Now, here’s the analogous operation for vertical differences. But the problem is that we want to augment a matrix by adding a row of zeros, not a column of zeros, and this is very slow due to the column-major format:

diff_v = @(X) [zeros(1,n2);X(1:end-1,:)] – [X(1:end-1,:);zeros(1,n2) ]; % slow (6x slower)

So instead, use this:

diff_v_t = @(Xt) ([zeros(n2,1),Xt(:,1:end-1)] – [Xt(:,1:end-1),zeros(n2,1) ])'; % fast

and then instead of calling diff_v(X), call diff_v(X’). It requires two extra transposes, but I found that it was still much faster.

For other boundary conditions, you can do similar tricks.

August 23, 2013 at 8:17 pm

Good to know that! I remember that I already heard that MATLAB uses column-major format some time ago but I didn’t know how that effected the concatenation in different directions. I try to add your proposal to the comparison soon.

September 2, 2013 at 9:04 pm

I just tried to reproduce your observations on my laptop but apparently there was not much of a difference between vertical and horizontal derivative by shift-and-subtract (vertical derivatives were about six to seven percent slower). Doing the vertical derivatives with two transposes and a horizontal derivative was about two times slower. Strange. I do not have an idea why that is…

September 23, 2013 at 10:05 am

Hi

I am a novice in matlab. I have an image and I want to compute the gradient and divergence of the image. I was till recently using the gradient command. However I found that it is painfully slow. So I read your blog. Can you tell me the gradient command in matlab does forward difference, backward difference or central difference ?

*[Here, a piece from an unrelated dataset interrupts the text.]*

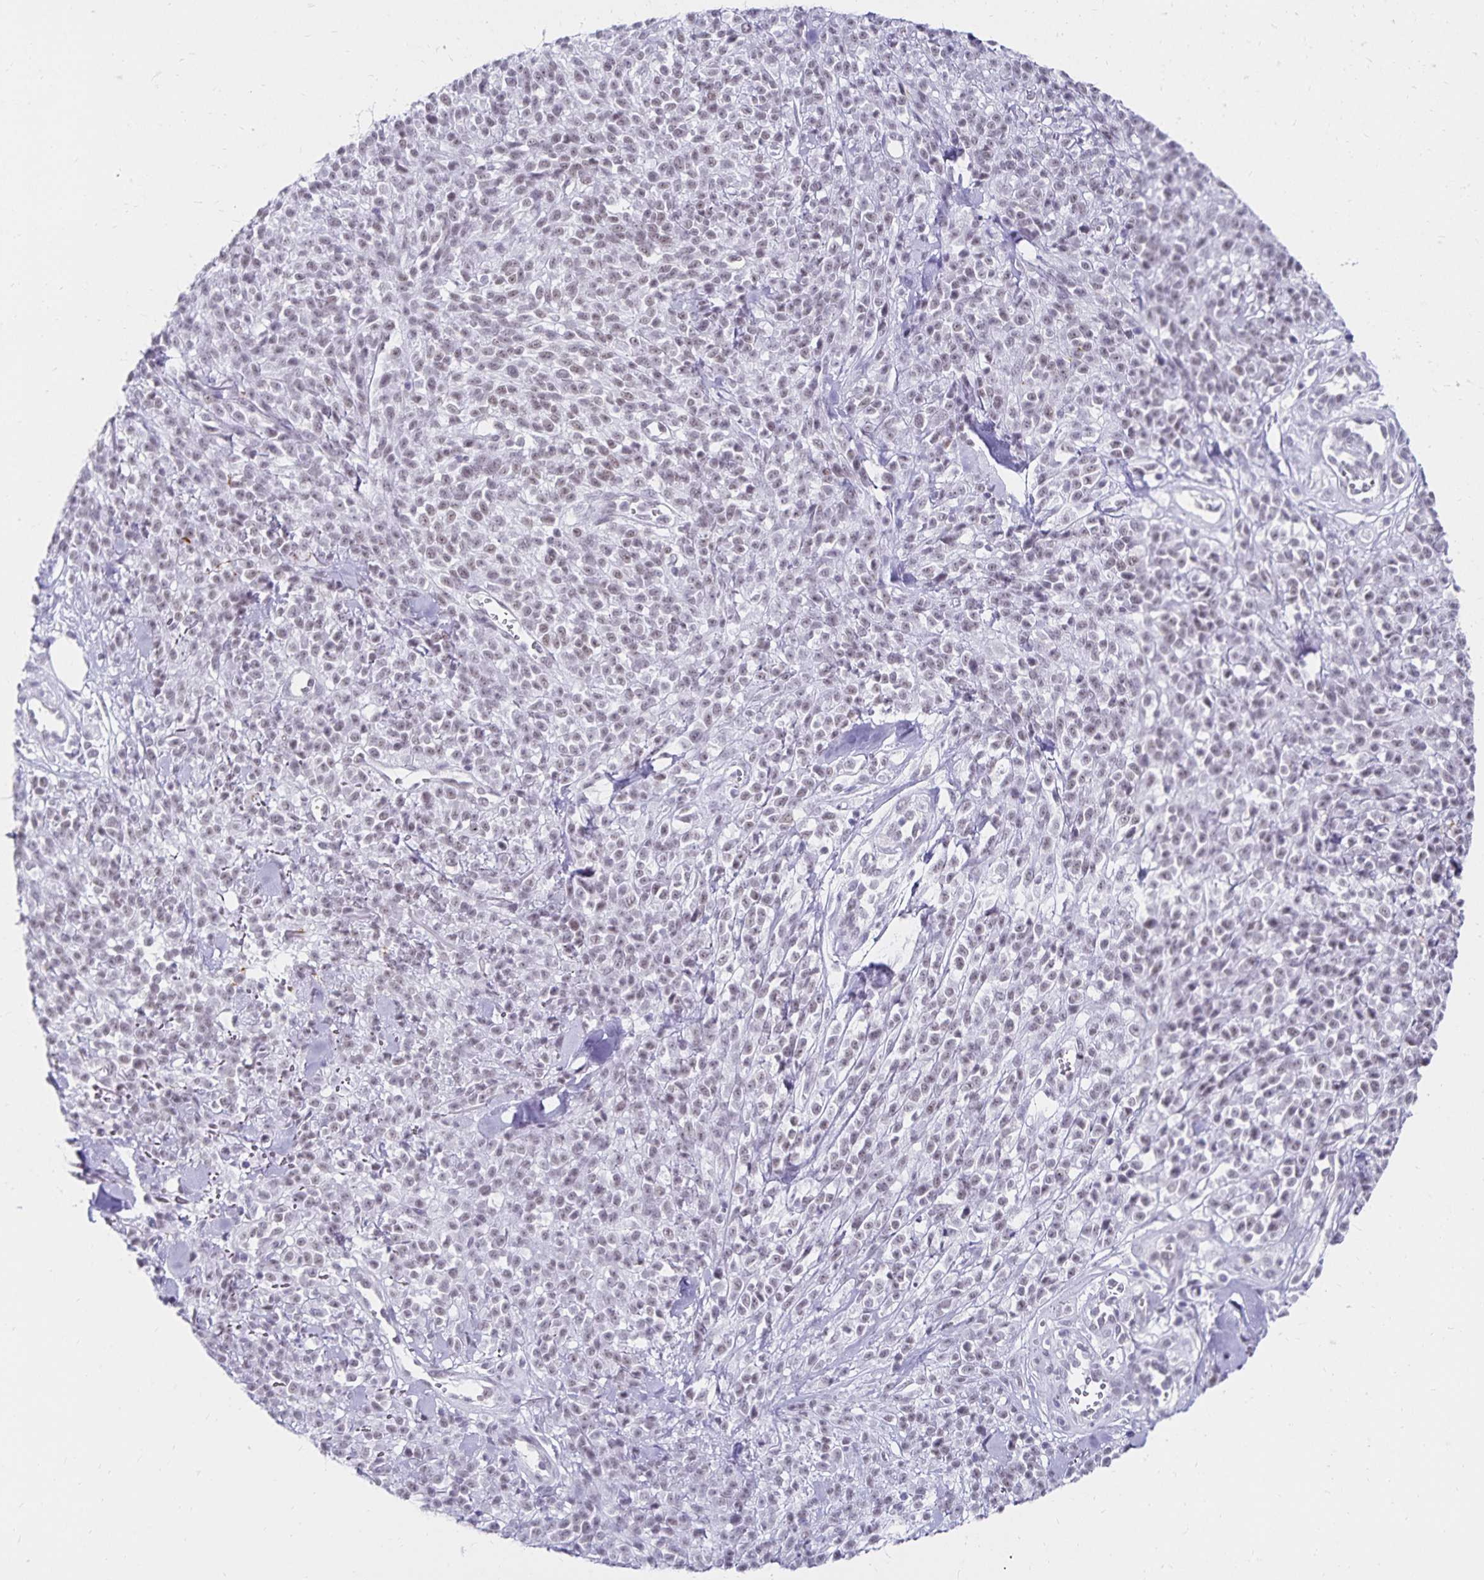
{"staining": {"intensity": "weak", "quantity": "25%-75%", "location": "nuclear"}, "tissue": "melanoma", "cell_type": "Tumor cells", "image_type": "cancer", "snomed": [{"axis": "morphology", "description": "Malignant melanoma, NOS"}, {"axis": "topography", "description": "Skin"}, {"axis": "topography", "description": "Skin of trunk"}], "caption": "Immunohistochemical staining of human melanoma reveals low levels of weak nuclear staining in approximately 25%-75% of tumor cells.", "gene": "C20orf85", "patient": {"sex": "male", "age": 74}}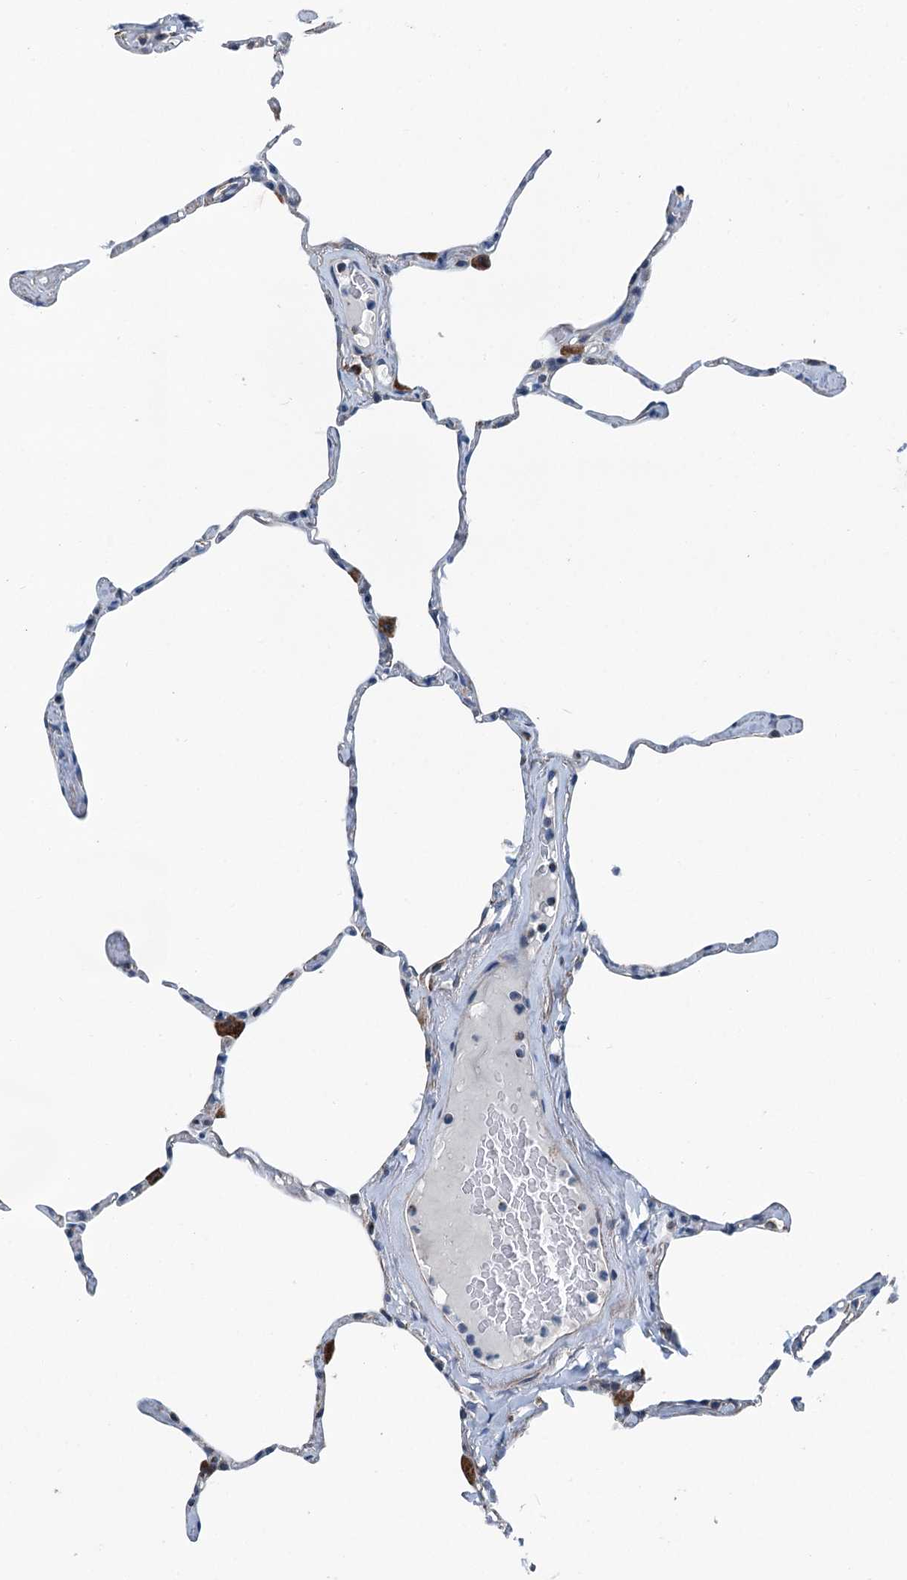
{"staining": {"intensity": "negative", "quantity": "none", "location": "none"}, "tissue": "lung", "cell_type": "Alveolar cells", "image_type": "normal", "snomed": [{"axis": "morphology", "description": "Normal tissue, NOS"}, {"axis": "topography", "description": "Lung"}], "caption": "Immunohistochemical staining of normal human lung shows no significant staining in alveolar cells. Brightfield microscopy of immunohistochemistry stained with DAB (brown) and hematoxylin (blue), captured at high magnification.", "gene": "TRPT1", "patient": {"sex": "male", "age": 65}}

An can you give me an idea regarding what should I use instead of that so as to make it faster ?

Thanks in advance.

Devraj

September 23, 2013 at 7:37 pm

I would suggest to look at the code (type “edit gradient”). As far as I remember, it uses central differences except at the boundary (where either forward or backward differences are used). Concerning speed: The shift-and-subtract method as described in 2. is very simple to implement, but, as I wrote, it seems that, at least for me, “multiply by small sparse matrices” as described in 3. is even faster.

March 3, 2014 at 9:35 am

In the second Equation (D_xu)_{ij} -> (D_yu)_{ij}

?

March 3, 2014 at 2:27 pm

Of course – thanks!

March 3, 2014 at 9:51 am

Thank you Dirk. I think from this post and from comments, one can see here how to estimate tensor ranks of grad( u) as well as div(u) if the tensor rank of u is given.

July 15, 2015 at 3:00 pm

Hi Dirk,

I have a 3d Image volume(MRI) with a label image(1’s and 0’s). I need to calculte the gradient in and outside the object using Neumann boundary conditions. Would your approach work if use the voxels which are the most outer of my label? And to what value would i have to set them then? I am experiencing a lot of difficulties with this part of my implementation of a registration algorithm. If you could help me out a bit that would make my world a whole lot easier!

thanks in advance!!

Rob

July 15, 2015 at 3:12 pm

I guess it would be easiest to first label the boundary coefficients (detected, e.g., by morphological filtering, i.e by dilation of the labelled region). I think here you should take care in which direction take the derivative, i.e. if you take difference to the right and downwarts (in 2d), you only need boundary coefficients right and below. Then set the value at such a boundary pixel as the mean value of the values above and left the pixel (if both above and left pixel are inside) or just the value above or left (if that is the only neighbor inside). In 3D things get a bit more messy…

July 15, 2015 at 3:42 pm

Thanks i am going to try something like that. It’s quite a messy problem!